- _What is required_: Copy out the records word for word, starting at the line containing "Count the number of slices in the pie." and continuing through the line containing "True or false: 25229f45…", both included.

[Supplied data]

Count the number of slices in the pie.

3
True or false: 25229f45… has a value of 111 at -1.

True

[/Supplied data]
[Supplied data]

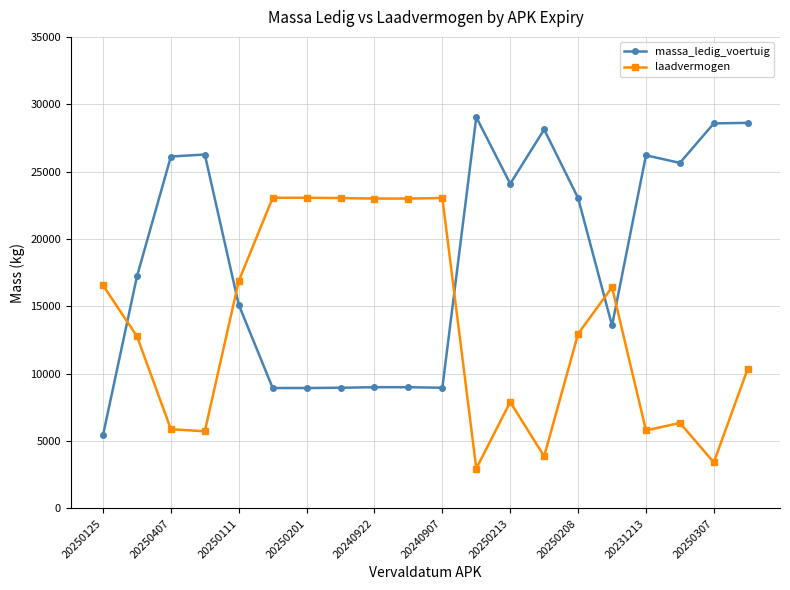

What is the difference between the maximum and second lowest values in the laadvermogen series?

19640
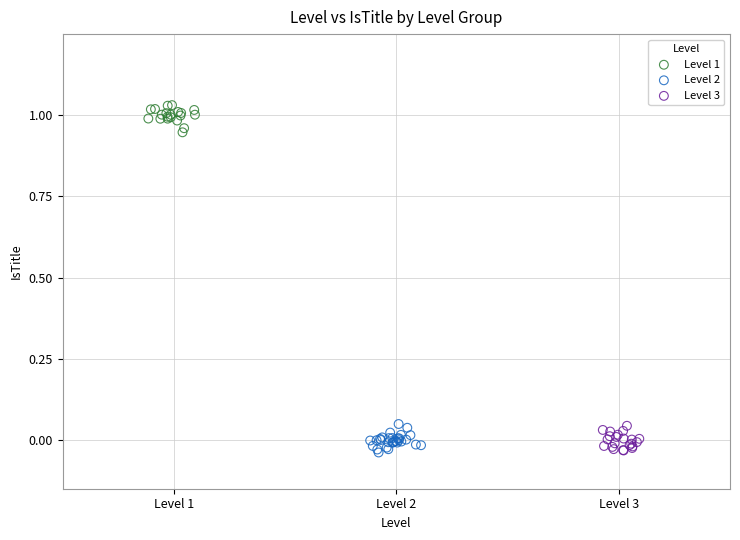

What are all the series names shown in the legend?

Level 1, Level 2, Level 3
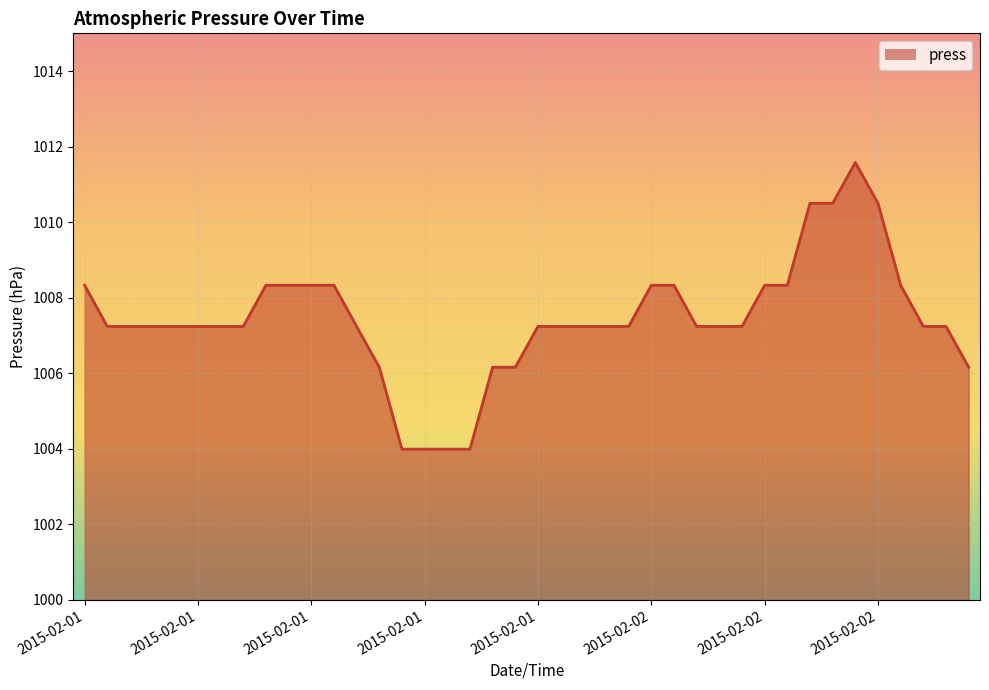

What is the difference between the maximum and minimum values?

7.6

[/Supplied data]
[Supplied data]

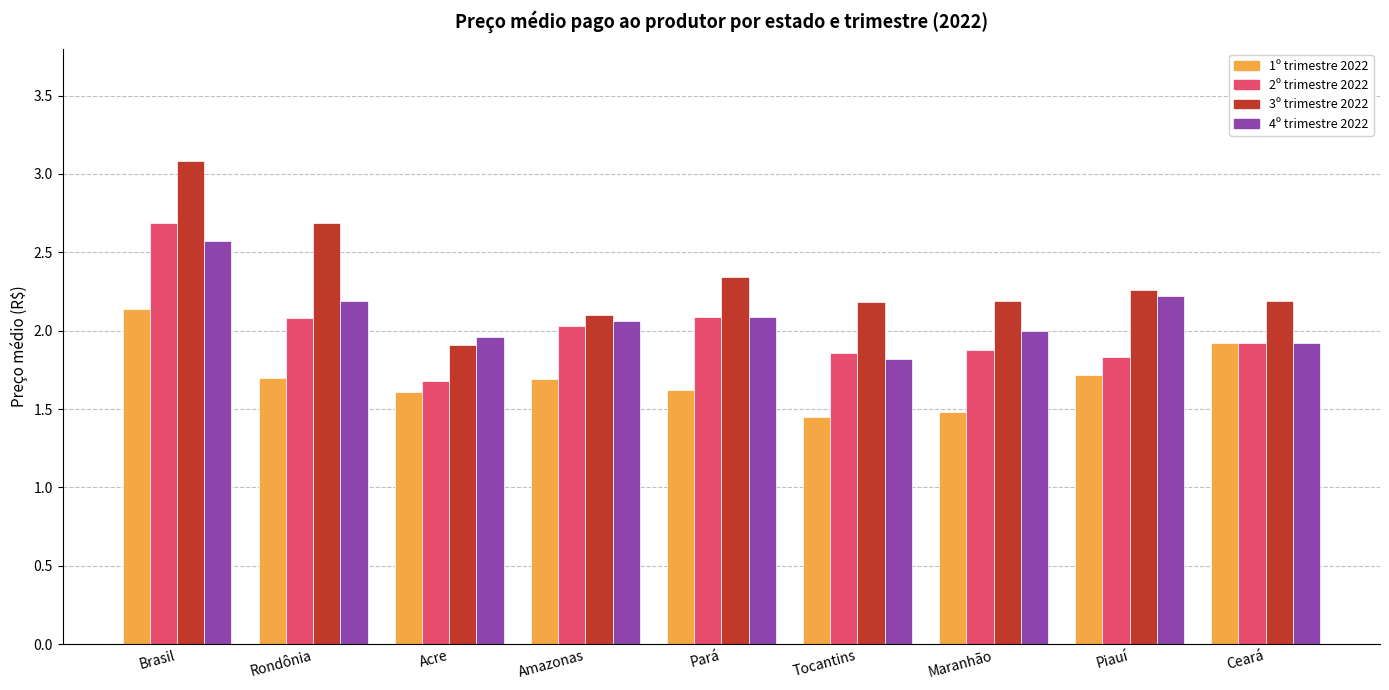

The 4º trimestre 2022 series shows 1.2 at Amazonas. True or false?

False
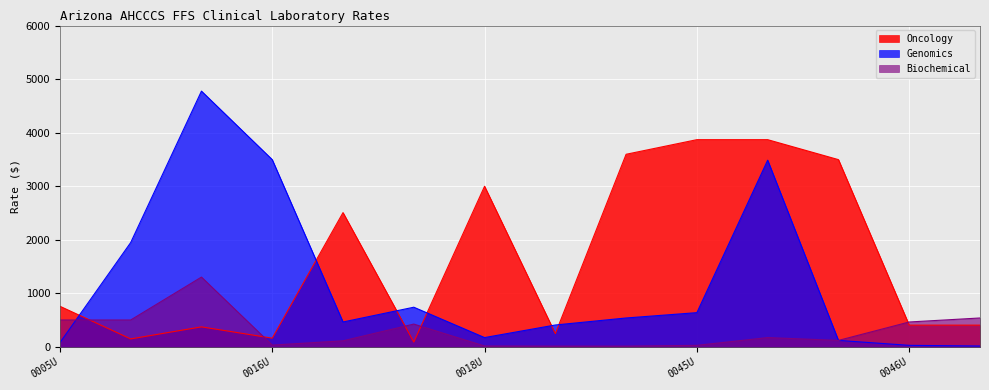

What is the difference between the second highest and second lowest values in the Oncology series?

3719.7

[/Supplied data]

- _Reply to the exercise_:
Count the number of slices in the pie.

3
True or false: 25229f45… has a value of 111 at -1.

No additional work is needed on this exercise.